## WHAT YOU WILL DO
From the data that follows, copy every line with the string "diaminobenzidine".

## STUDY MATERIAL
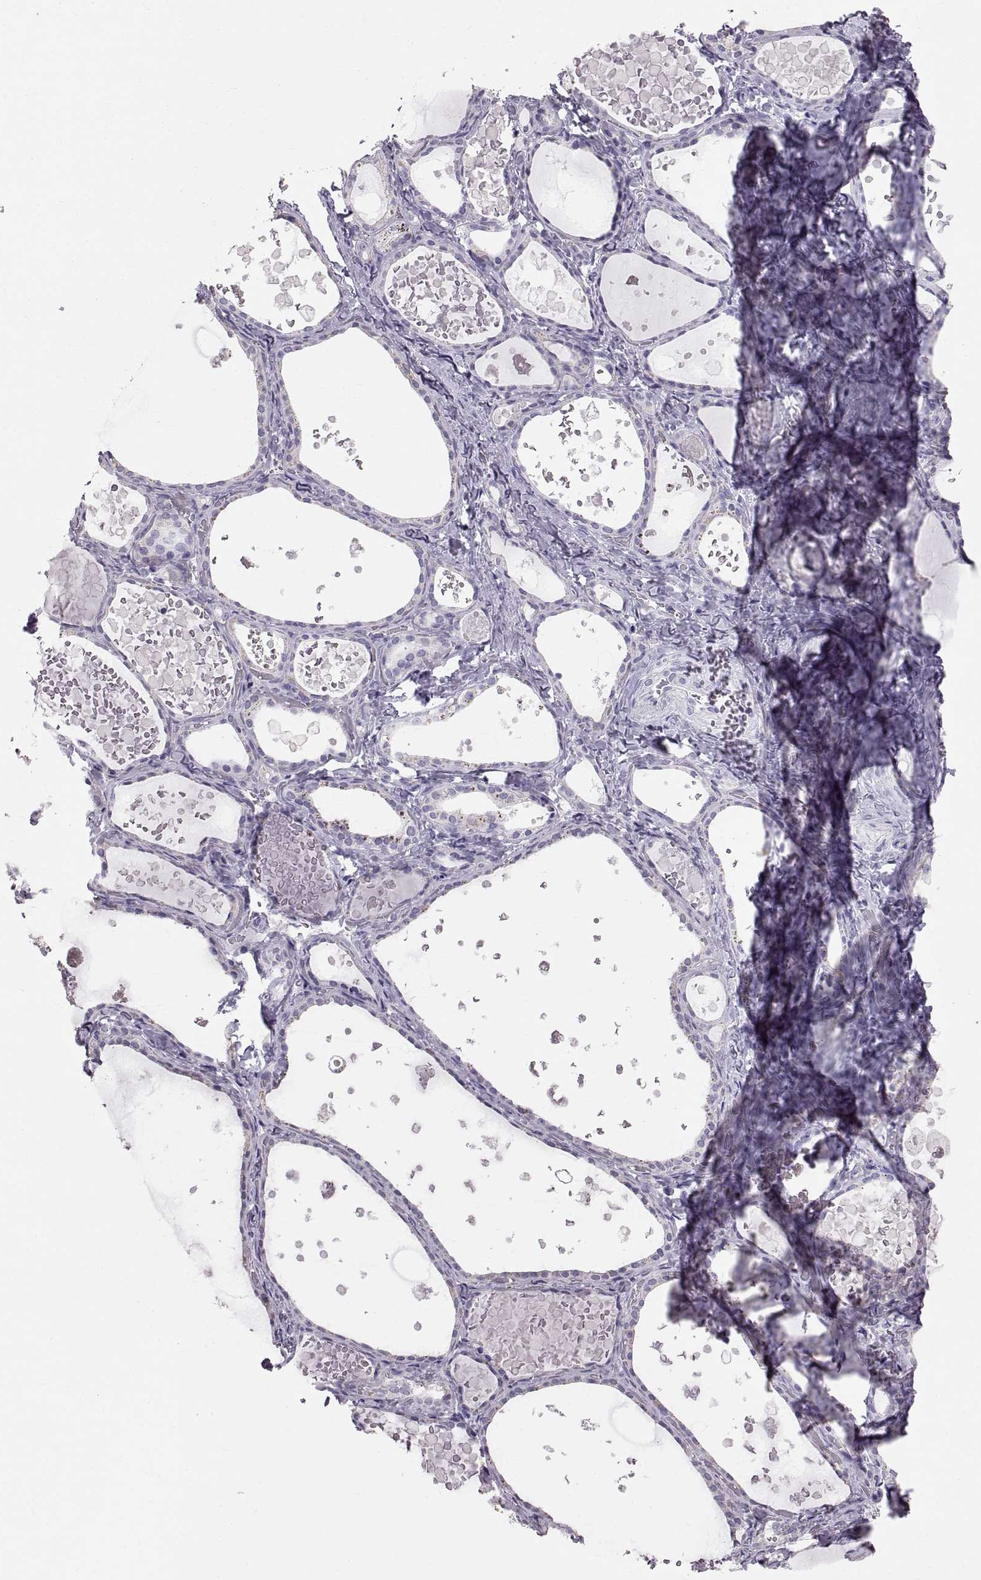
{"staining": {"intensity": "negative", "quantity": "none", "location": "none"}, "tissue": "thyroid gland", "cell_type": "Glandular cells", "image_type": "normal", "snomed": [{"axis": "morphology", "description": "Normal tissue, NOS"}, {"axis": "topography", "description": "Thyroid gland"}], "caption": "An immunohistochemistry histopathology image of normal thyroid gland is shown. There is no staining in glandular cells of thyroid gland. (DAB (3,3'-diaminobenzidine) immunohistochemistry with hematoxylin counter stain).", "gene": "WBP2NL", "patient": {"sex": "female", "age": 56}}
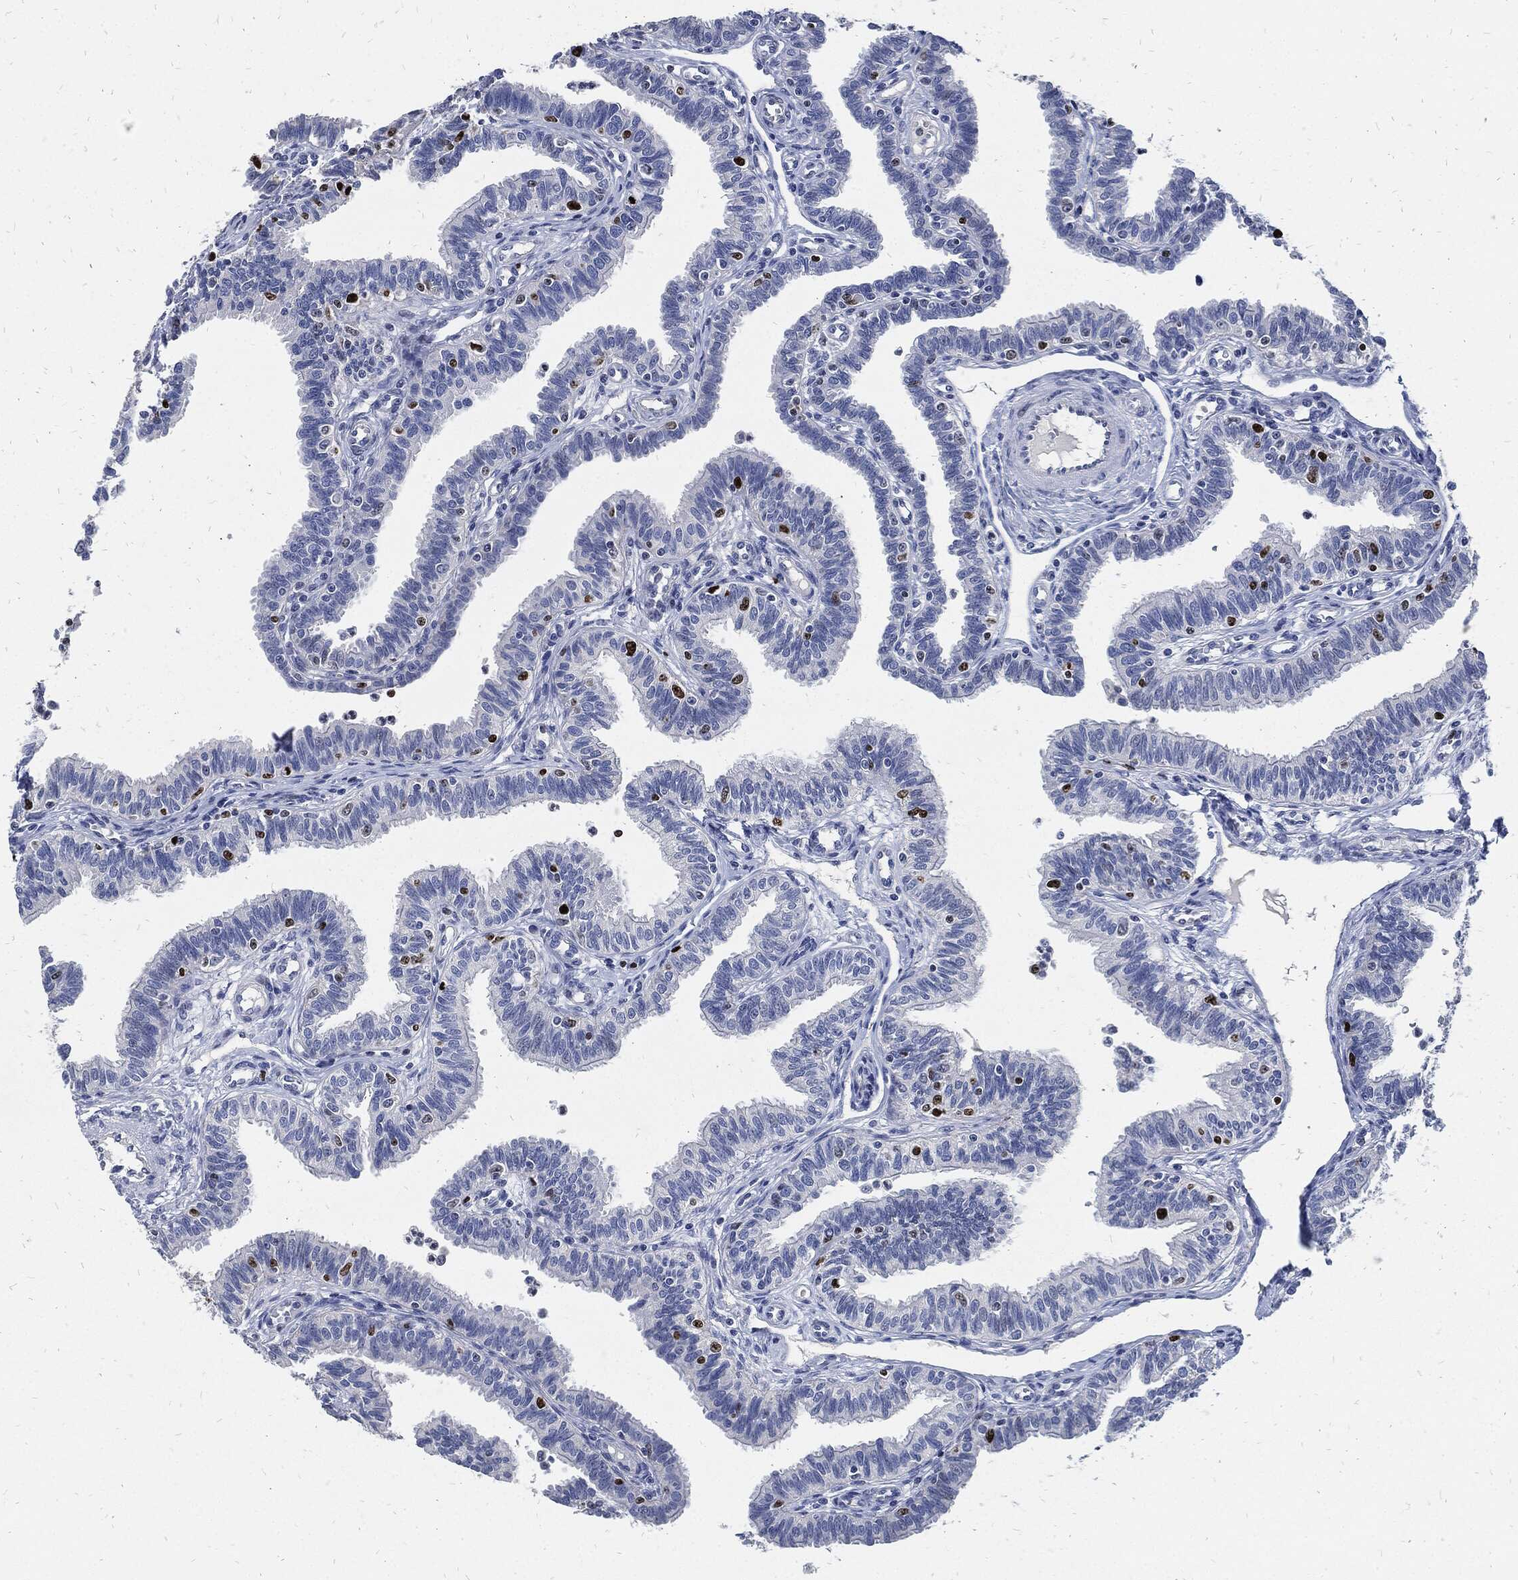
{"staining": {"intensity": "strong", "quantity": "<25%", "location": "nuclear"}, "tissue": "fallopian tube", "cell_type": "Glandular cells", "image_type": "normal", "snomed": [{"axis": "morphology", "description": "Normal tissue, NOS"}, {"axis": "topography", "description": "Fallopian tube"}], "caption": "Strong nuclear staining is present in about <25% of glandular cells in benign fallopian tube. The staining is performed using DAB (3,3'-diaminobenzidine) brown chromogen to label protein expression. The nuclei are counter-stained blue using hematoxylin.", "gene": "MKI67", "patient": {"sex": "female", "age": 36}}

==

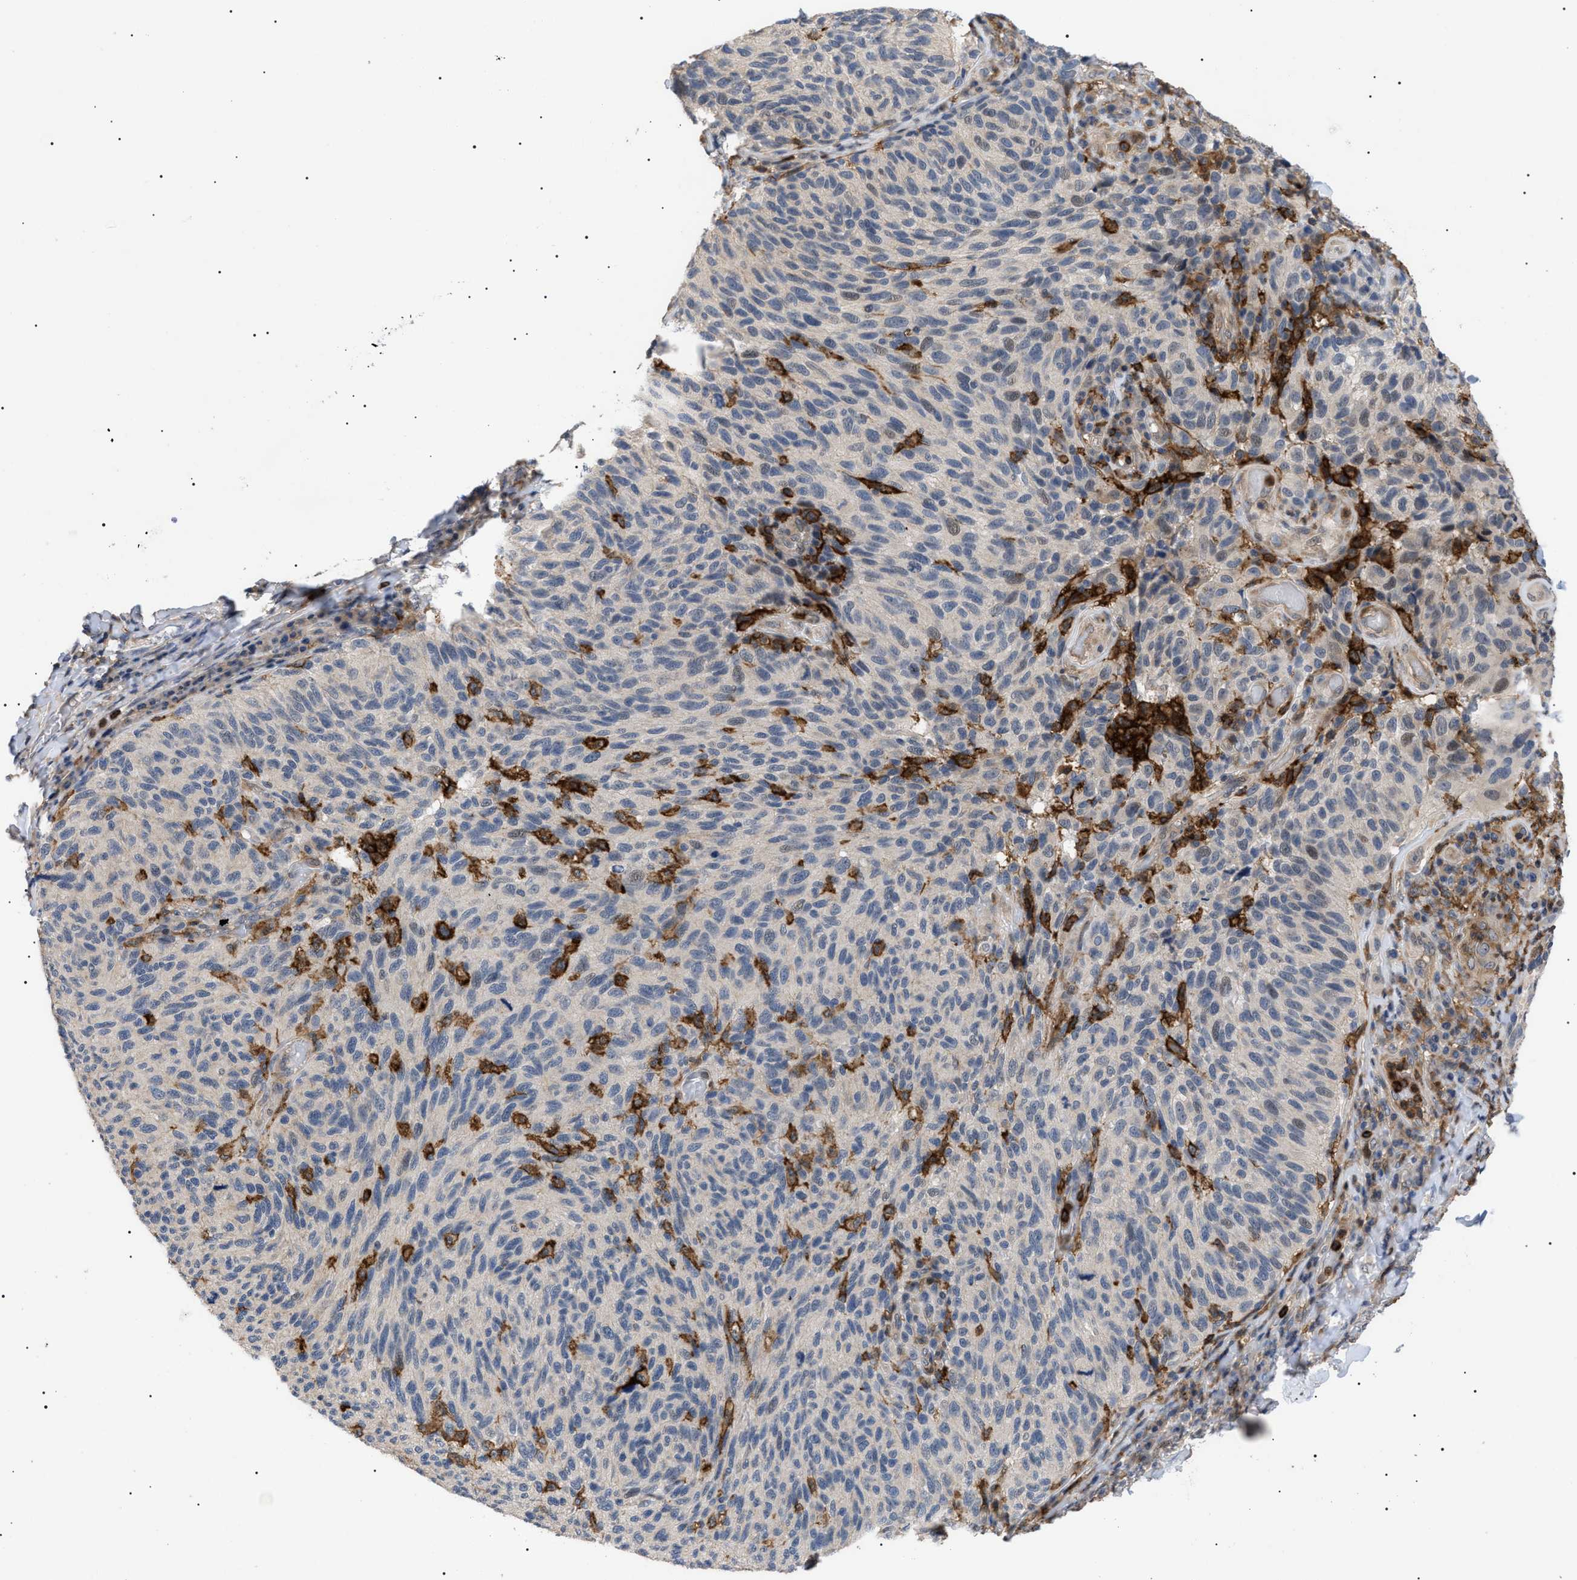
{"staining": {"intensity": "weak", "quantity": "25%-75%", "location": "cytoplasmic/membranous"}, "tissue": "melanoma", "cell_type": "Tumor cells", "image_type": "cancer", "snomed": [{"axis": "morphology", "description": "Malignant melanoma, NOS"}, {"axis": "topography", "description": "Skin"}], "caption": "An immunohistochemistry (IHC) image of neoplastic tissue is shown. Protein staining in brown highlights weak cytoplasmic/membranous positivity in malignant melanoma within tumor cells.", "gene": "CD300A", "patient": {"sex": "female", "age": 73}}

## EXERCISE ANSWER
{"staining": {"intensity": "negative", "quantity": "none", "location": "none"}, "tissue": "thyroid gland", "cell_type": "Glandular cells", "image_type": "normal", "snomed": [{"axis": "morphology", "description": "Normal tissue, NOS"}, {"axis": "topography", "description": "Thyroid gland"}], "caption": "An immunohistochemistry histopathology image of normal thyroid gland is shown. There is no staining in glandular cells of thyroid gland. (DAB (3,3'-diaminobenzidine) immunohistochemistry with hematoxylin counter stain).", "gene": "WBP2NL", "patient": {"sex": "female", "age": 56}}
{"staining": {"intensity": "strong", "quantity": "<25%", "location": "nuclear"}, "tissue": "fallopian tube", "cell_type": "Glandular cells", "image_type": "normal", "snomed": [{"axis": "morphology", "description": "Normal tissue, NOS"}, {"axis": "topography", "description": "Fallopian tube"}], "caption": "Strong nuclear staining is present in about <25% of glandular cells in benign fallopian tube. The staining is performed using DAB (3,3'-diaminobenzidine) brown chromogen to label protein expression. The nuclei are counter-stained blue using hematoxylin.", "gene": "MKI67", "patient": {"sex": "female", "age": 36}}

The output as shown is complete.